Such sentiments on the part of a Philistine who came home every evening from the City at six o'clock struck Wyndham speechless.

"The struggle of genius is proverbial," Mr. Robinson added, before the younger man could find his tongue; "and genius wouldn't be genius without it."

"Ah, if I were only a genius!" said Wyndham, laughing.

"I am sure you are a genius," said the old man very gravely. "I have often thought what a clever face yours was. At home we have often spoken of you."

"I suppose then I must be a conspicuous figure in the road. I had no idea of it!" Wyndham laughed again.

"You've been in the neighbourhood some years now," said Mr. Robinson half apologetically; "and neighbours naturally notice one another. Besides, if I may say so, you are quite unlike the ordinary run of people. You are not the sort of man one sees in the City."

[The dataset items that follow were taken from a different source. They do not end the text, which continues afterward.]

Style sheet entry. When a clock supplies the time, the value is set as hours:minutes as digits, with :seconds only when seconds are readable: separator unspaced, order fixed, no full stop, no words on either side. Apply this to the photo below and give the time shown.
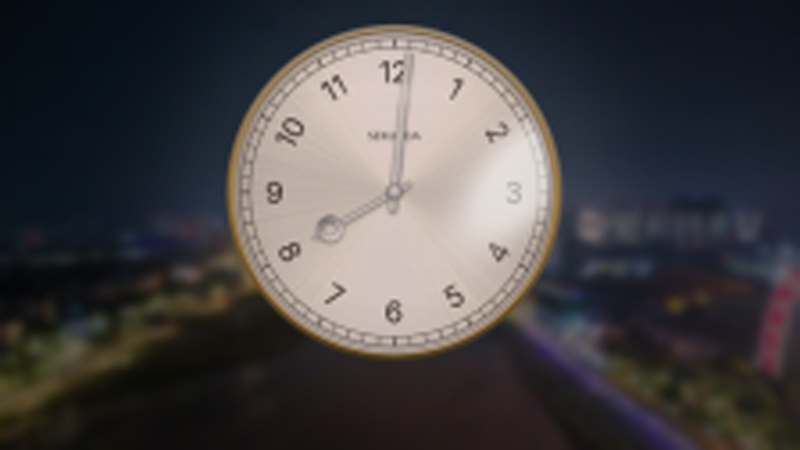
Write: 8:01
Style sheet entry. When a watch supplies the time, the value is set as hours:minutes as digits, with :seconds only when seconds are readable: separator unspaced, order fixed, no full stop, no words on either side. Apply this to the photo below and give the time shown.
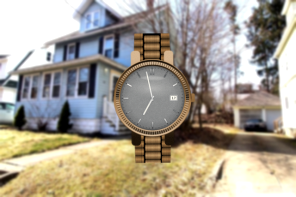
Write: 6:58
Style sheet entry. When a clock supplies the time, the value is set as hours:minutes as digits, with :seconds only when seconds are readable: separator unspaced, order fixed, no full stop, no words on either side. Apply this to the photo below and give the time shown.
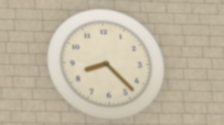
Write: 8:23
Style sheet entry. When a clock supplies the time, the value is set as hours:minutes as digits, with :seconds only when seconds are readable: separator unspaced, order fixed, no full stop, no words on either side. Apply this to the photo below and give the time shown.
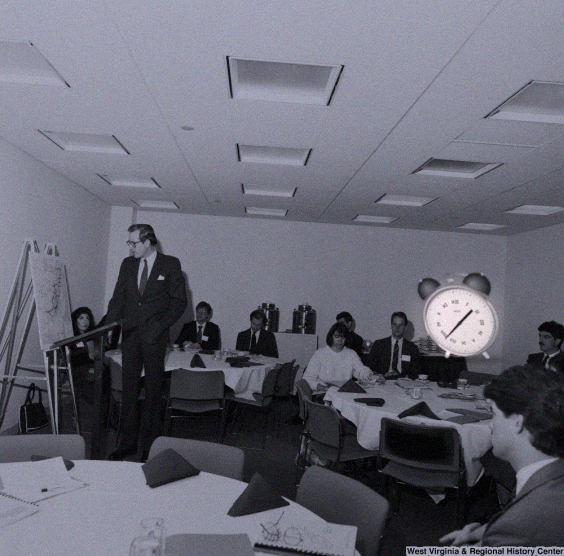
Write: 1:38
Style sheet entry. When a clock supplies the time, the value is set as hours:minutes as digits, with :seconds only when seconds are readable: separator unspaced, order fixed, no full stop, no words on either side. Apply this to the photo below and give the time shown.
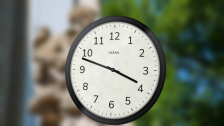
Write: 3:48
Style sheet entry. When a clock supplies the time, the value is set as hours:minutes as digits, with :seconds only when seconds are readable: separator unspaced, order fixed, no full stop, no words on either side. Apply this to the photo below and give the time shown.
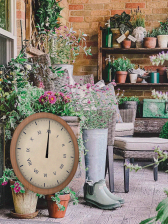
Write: 12:00
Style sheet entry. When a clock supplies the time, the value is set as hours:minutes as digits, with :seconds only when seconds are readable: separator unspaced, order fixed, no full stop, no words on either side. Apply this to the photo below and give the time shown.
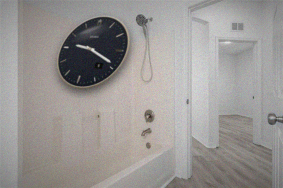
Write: 9:19
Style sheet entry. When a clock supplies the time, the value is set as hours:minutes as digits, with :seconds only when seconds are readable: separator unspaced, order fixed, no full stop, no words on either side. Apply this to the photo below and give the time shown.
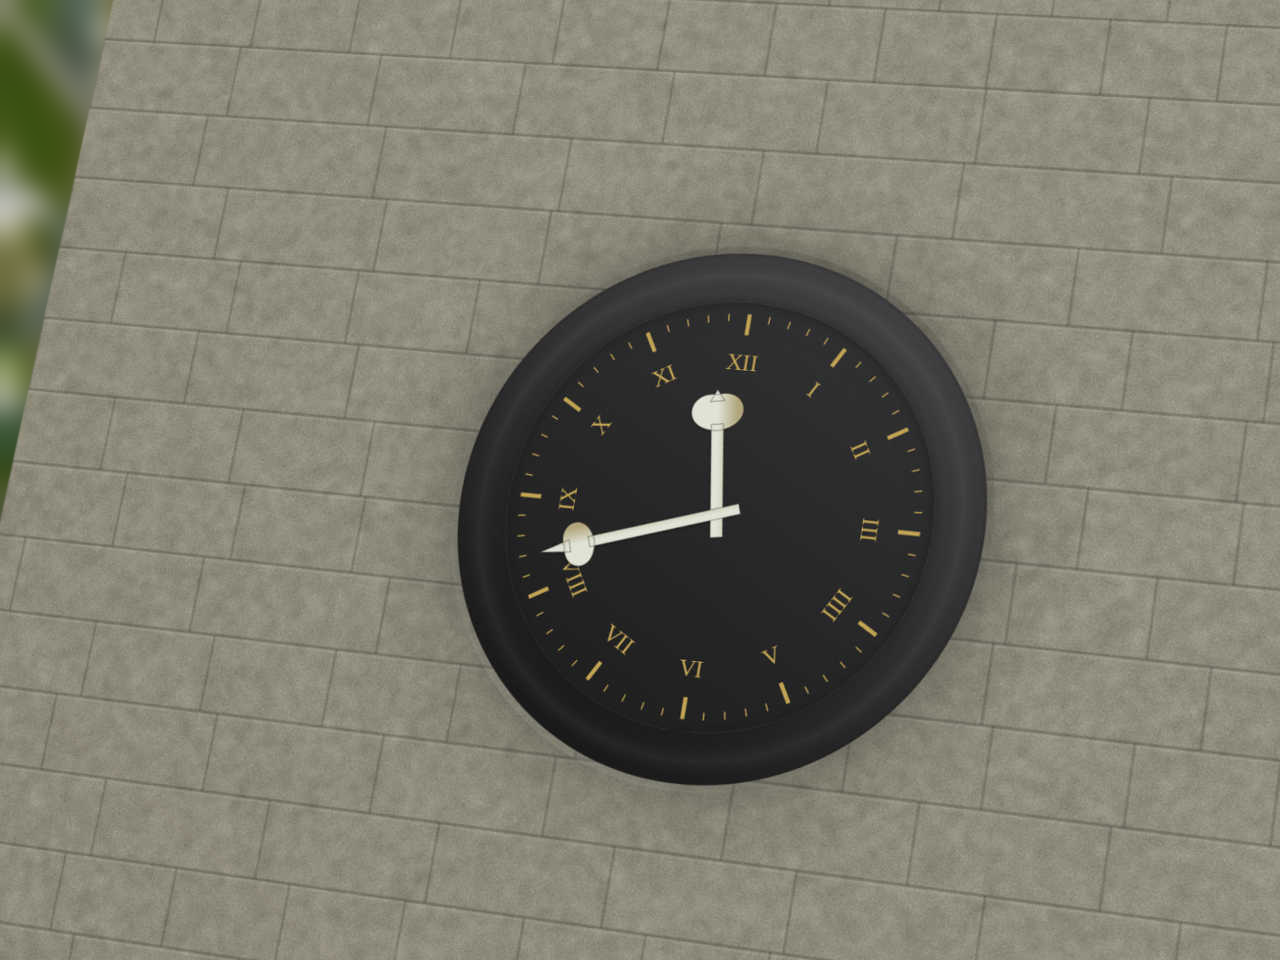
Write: 11:42
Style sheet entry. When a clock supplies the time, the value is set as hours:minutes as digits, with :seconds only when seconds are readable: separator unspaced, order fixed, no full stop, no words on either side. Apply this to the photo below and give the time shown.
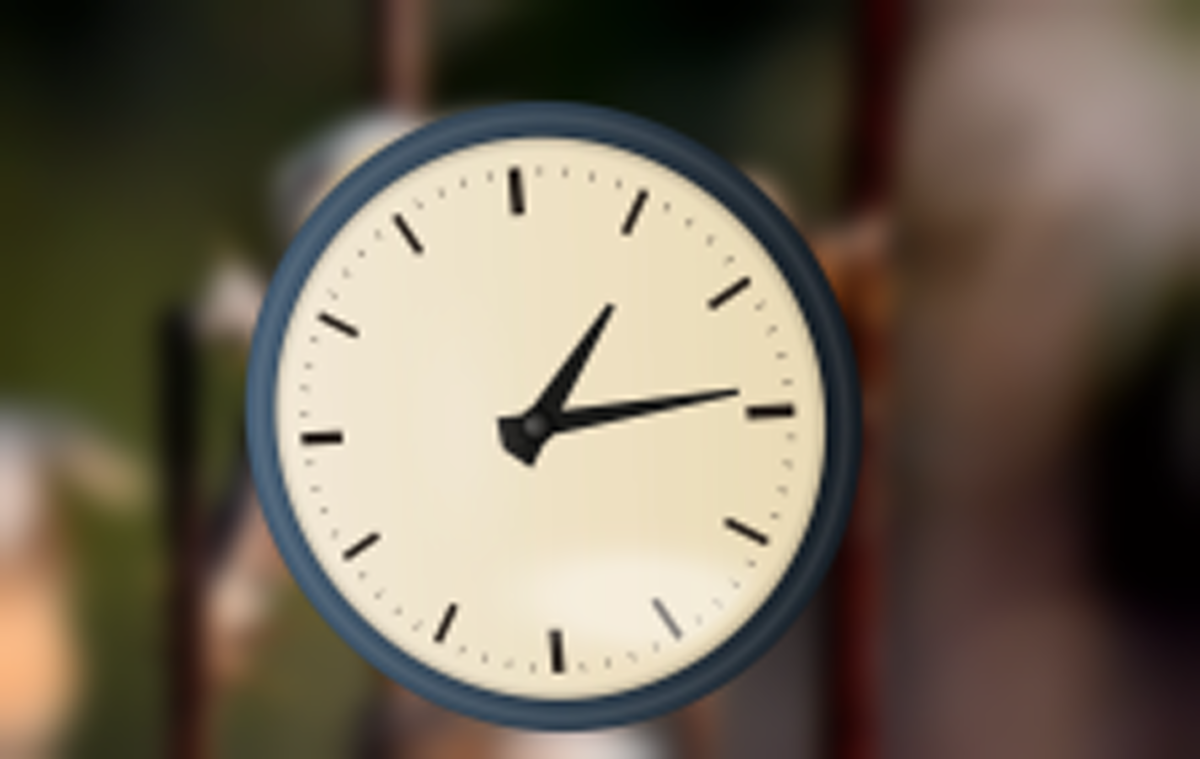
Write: 1:14
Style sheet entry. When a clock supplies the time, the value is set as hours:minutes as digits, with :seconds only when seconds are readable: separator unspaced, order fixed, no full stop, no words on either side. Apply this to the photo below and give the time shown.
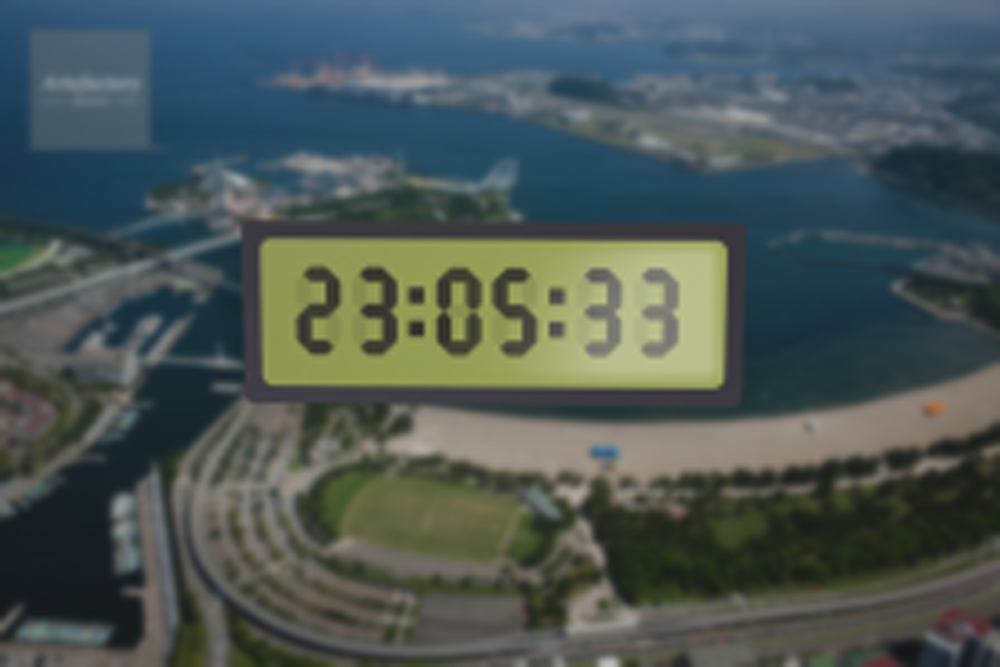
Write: 23:05:33
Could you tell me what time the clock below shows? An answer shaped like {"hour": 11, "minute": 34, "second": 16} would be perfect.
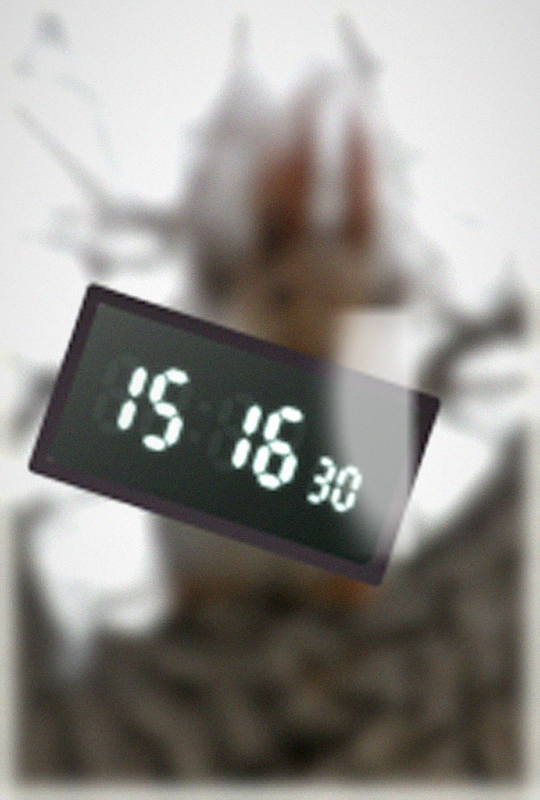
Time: {"hour": 15, "minute": 16, "second": 30}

"You interest me. In what way do I differ from others?"

"You have the stamp of belonging to leisured people; it is plain from your walk and bearing, from your voice and manner of speech. And then there is something about your clothes even—I don't quite know what." The old man's eyes rested on him with a sort of approval and satisfaction.

Wyndham was amused. "You are really an original character," he exclaimed. "I like you."

Mr. Robinson smiled with gratification. "I more than return the compliment, I can assure you."

"But pray go on," said Wyndham. "I believe you're a wizard. I must get you to cast my horoscope."

Mr. Robinson raised his hands. "I don't think I could manage that," he laughed. "I am only a quiet observer of my fellow-men. In the present case it is very easy to see that yours is the face of a gentleman by birth. There is a certain composure in your whole style. Whatever you had to face, you would never have that appearance that men get in the City—of wearing themselves out."

"Better to wear out than to rust out," said Wyndham meditatively. "I rust out."

He was astonished at his own frankness. But there was a deep pleasure in being natural for once, in throwing off the cover of sham and pretence that had characterised his intercourse with his kind in the past. He did not even consider it was strange that the person he should be baring himself to so freely was one whose existence hitherto he had merely deigned to notice. But nothing could exceed Mr. Robinson's amazement at this last profession of his.

"Rust out!" The old man's eyes opened wide. "Why, you have done an immense amount of work!" He waved his hand significantly towards the army of canvasses ranged against the walls.

Wyndham affected to be impressed by the consideration. "Yes," he admitted; "I have used up a considerable amount of material in my time, I must admit." He had suddenly perceived that Mr. Robinson was largely discounting his ingenuous frankness, and was really taking his profession of failure, which, as it happened, he had thrown out in an offhand way, as rather affectation than literal truth.

"And no doubt will be using up still larger amounts in the future." The old man smiled and rose. "But I am taking up your time!"

"No, indeed," Wyndham assured him. "I hope you have quite recovered now."

"Oh, quite," returned Mr. Robinson. "I had altogether forgotten the little accident in the pleasure of our conversation."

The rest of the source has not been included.